Battery energy storage systems (BESS) that are integrated with the electricity grid have proven to be a suitable solution for reducing costs by providing flexible demand, but are often uneconomical when used solely for this purpose. Despite the research efforts showing the benefits of an energy-integrated harbor-area smart grid (HASG), the integration of onboard BESS in synergy with shore power connections has not been considered in the literature. Moreover, not from the financial perspective of the vessel owner.

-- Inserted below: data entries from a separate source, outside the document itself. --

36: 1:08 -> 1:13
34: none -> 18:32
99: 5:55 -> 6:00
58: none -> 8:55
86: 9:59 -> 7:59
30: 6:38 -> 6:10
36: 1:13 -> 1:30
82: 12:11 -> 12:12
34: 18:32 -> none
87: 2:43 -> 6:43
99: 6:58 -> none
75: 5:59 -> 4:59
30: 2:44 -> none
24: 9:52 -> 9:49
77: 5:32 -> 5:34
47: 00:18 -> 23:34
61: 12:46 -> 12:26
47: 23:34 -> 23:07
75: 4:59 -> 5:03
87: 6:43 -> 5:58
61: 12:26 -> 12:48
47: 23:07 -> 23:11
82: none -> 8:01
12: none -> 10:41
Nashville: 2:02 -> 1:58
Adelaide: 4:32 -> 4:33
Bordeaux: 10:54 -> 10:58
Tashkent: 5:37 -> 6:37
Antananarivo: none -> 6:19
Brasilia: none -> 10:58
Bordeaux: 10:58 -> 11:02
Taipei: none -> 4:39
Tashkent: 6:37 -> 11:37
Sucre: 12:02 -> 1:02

This thesis addresses the integration of onboard BESS with a shore power system. More specifically, by presenting a cost-effective energy management system (EMS) that uses a stochastic approximation to define the charging and discharging decisions based on electricity prices. Additionally, the system takes the uncertainty of wind power production into account and reduces the power strain on the grid. Besides this, the research provides an analysis of the battery parameters that influence the cost-reducing ability of the EMS. As a result, the additional cost reduction presented while at berth may allow for previously uneconomical investments in onboard BESS for SSCV operators.

The wait-and-see (WS) approach was applied to provide an optimal energy scheduling solution with regard to uncertainty in wind power generation. Within the WS, three strategies were applied. By optimally scheduling a 5MWh BESS, the arbitrage, arbitrage + peak shaving, and peak shaving strategies respectively achieved a 1.4%, 15.7%, and 10.2% yearly reduction in electricity costs for the vessel operator during a 100-day stay in port.